Print the text lines of all the rows below word for word, leaving out the pictures.

Extracted material:
■ ■ ■

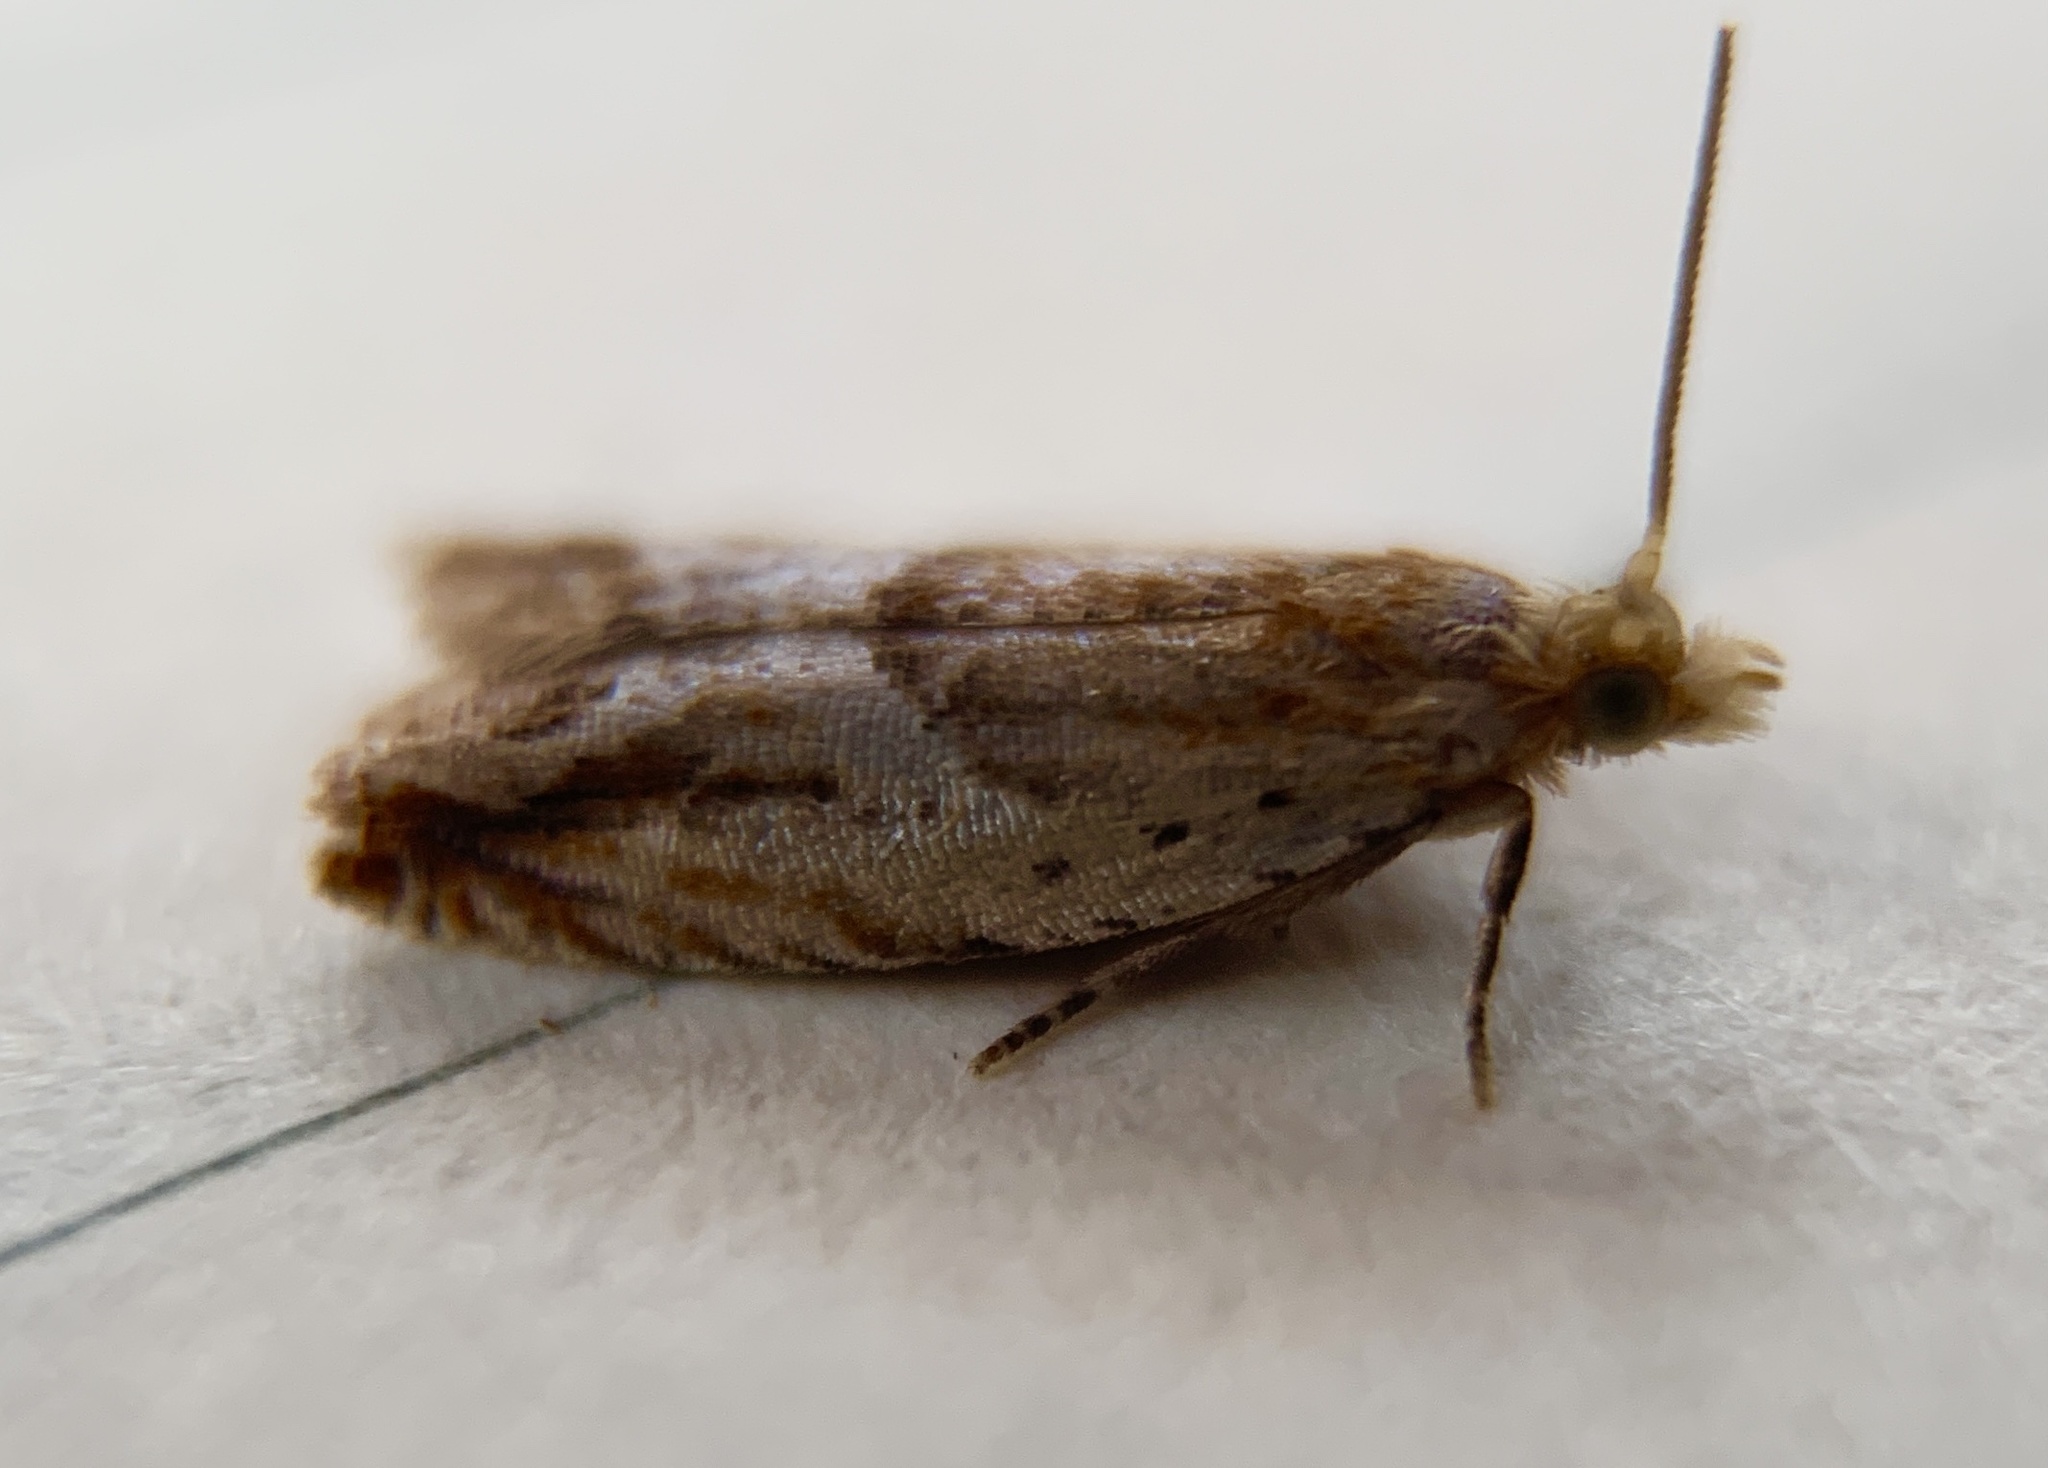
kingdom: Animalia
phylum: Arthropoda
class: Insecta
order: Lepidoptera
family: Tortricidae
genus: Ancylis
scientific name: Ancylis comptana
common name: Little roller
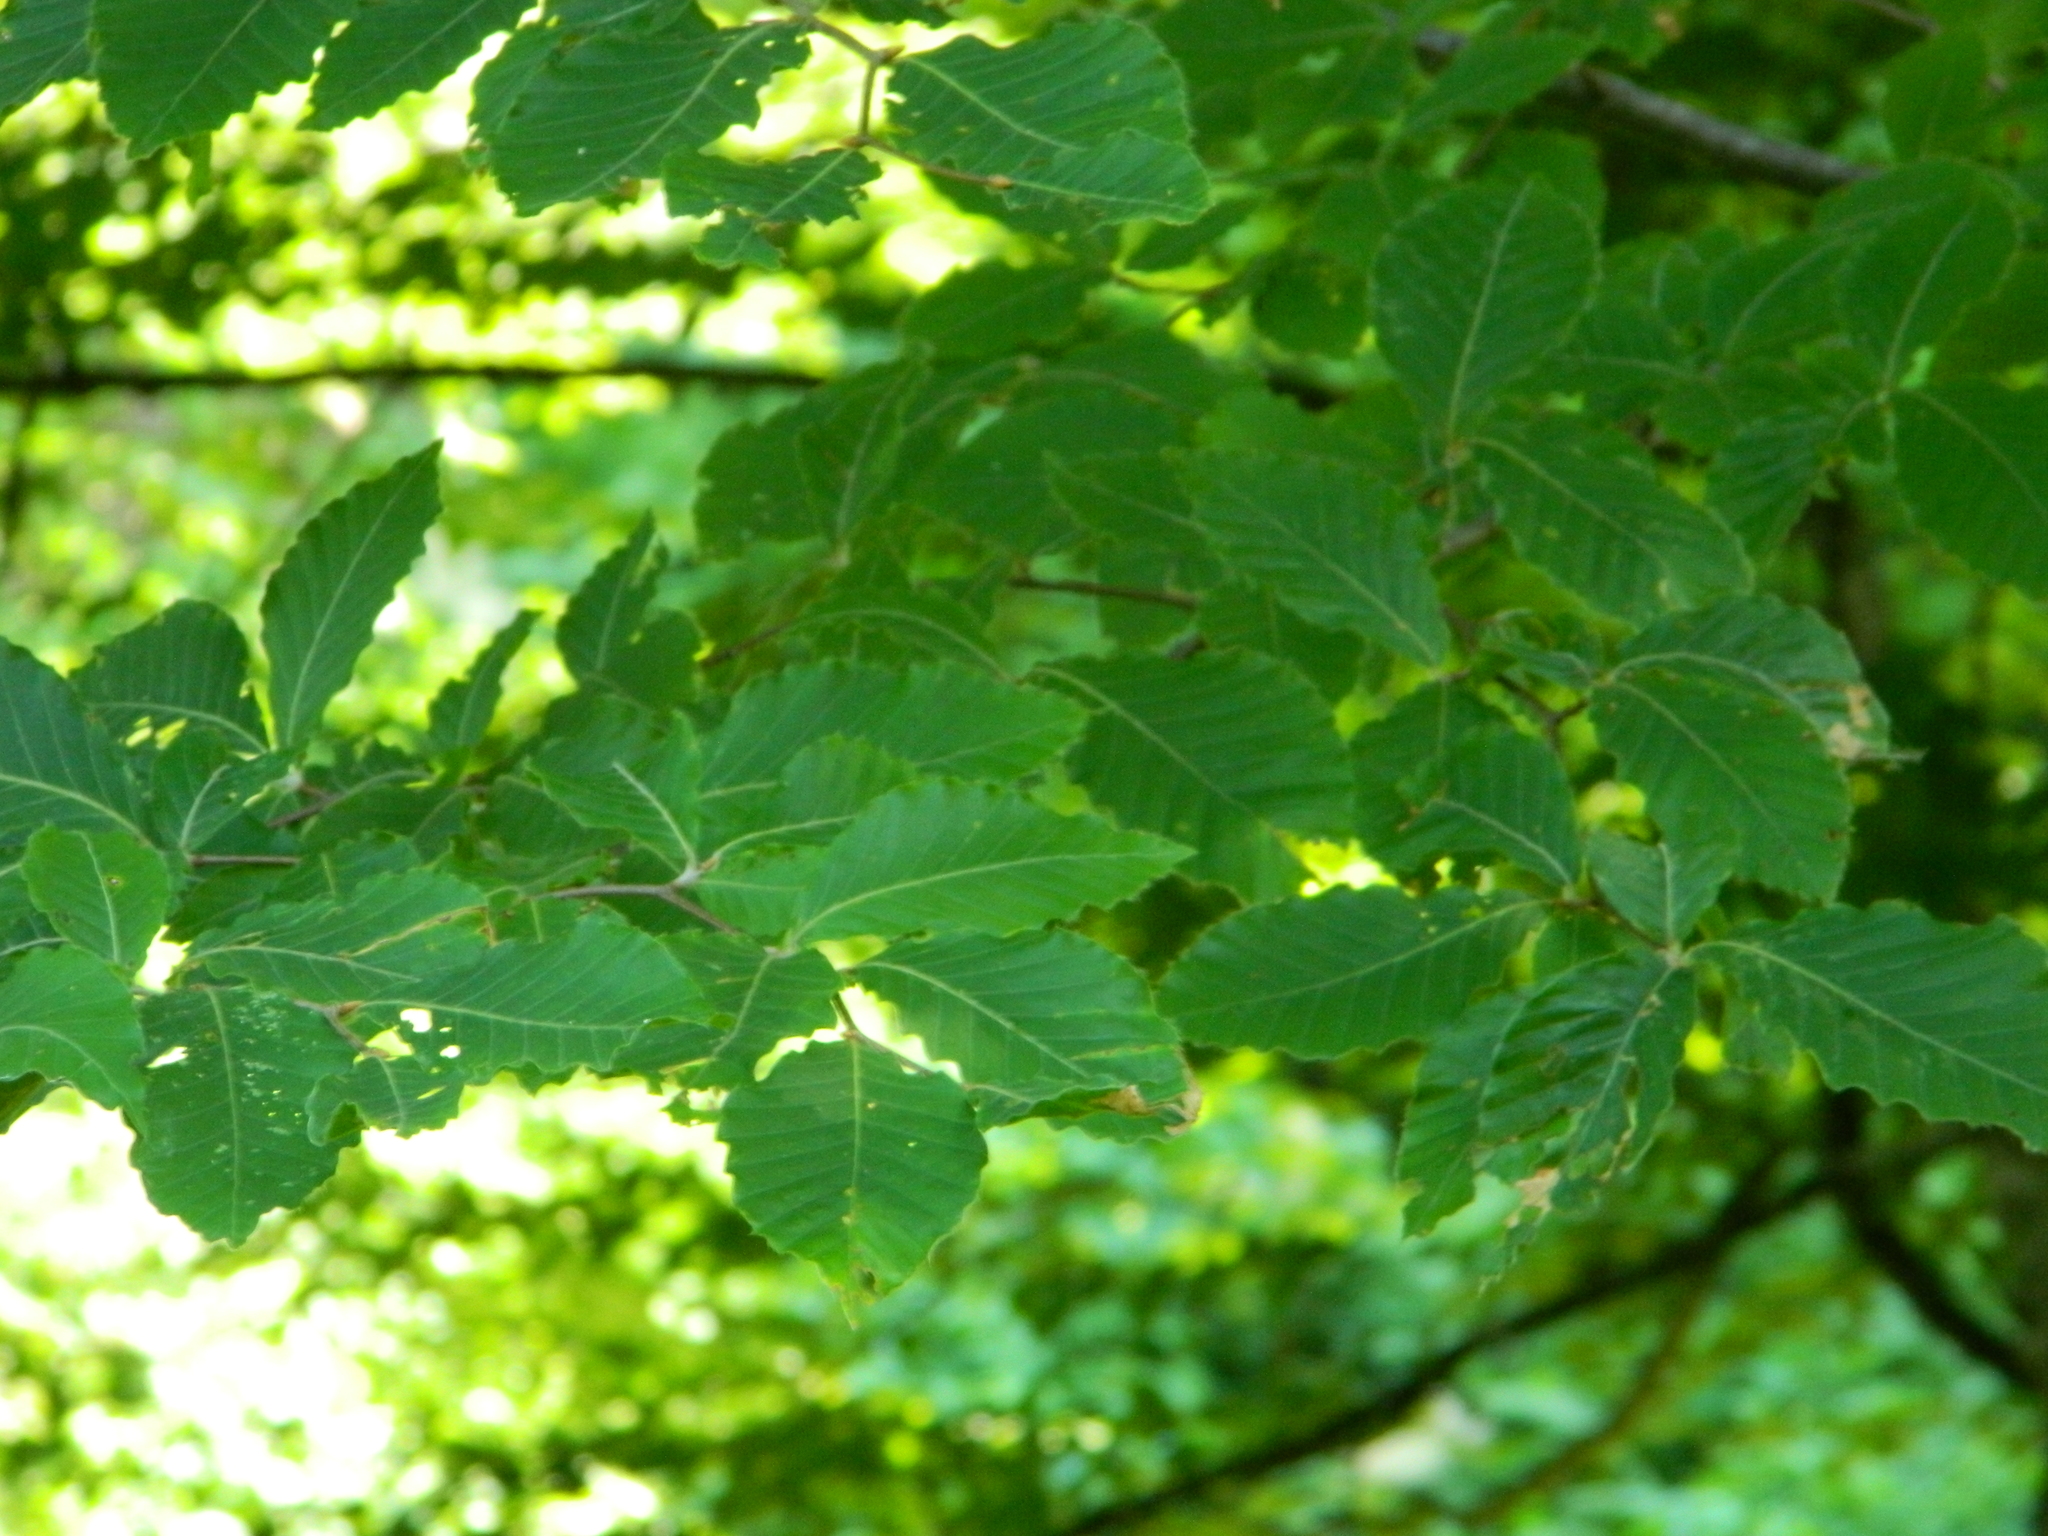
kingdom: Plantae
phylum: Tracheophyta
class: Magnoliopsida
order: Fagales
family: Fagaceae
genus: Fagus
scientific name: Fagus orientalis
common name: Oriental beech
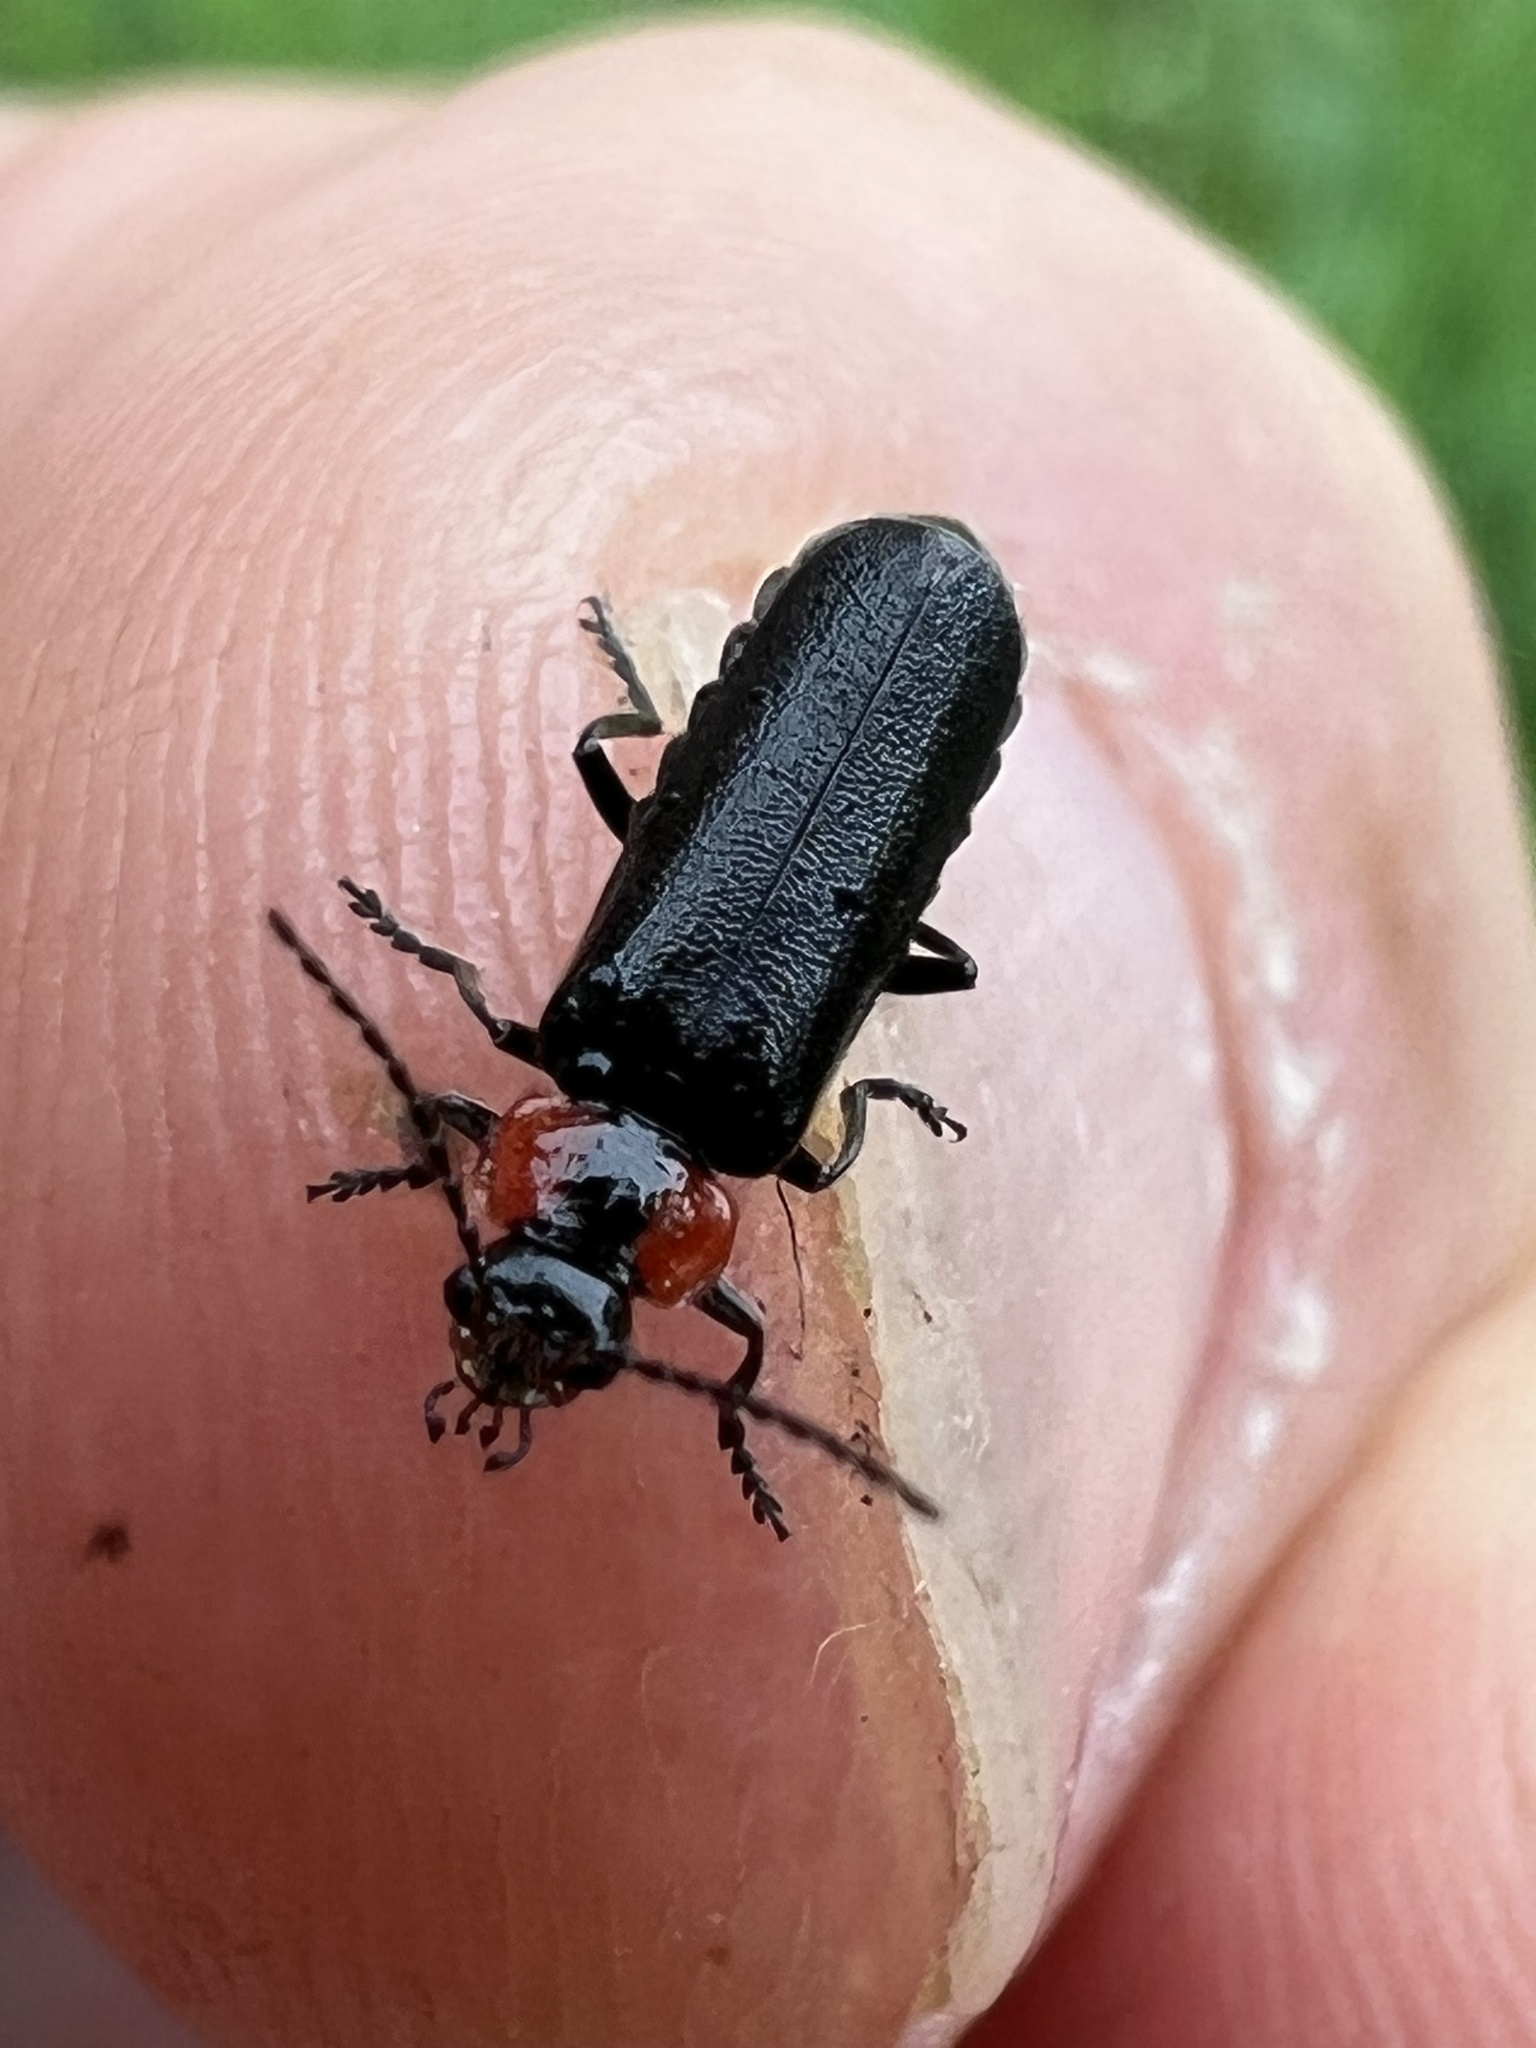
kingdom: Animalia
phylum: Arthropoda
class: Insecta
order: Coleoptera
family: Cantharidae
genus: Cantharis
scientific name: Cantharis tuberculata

■ ■ ■

Completed task:
kingdom: Animalia
phylum: Arthropoda
class: Insecta
order: Lepidoptera
family: Tortricidae
genus: Ancylis
scientific name: Ancylis comptana
common name: Little roller
kingdom: Plantae
phylum: Tracheophyta
class: Magnoliopsida
order: Fagales
family: Fagaceae
genus: Fagus
scientific name: Fagus orientalis
common name: Oriental beech
kingdom: Animalia
phylum: Arthropoda
class: Insecta
order: Coleoptera
family: Cantharidae
genus: Cantharis
scientific name: Cantharis tuberculata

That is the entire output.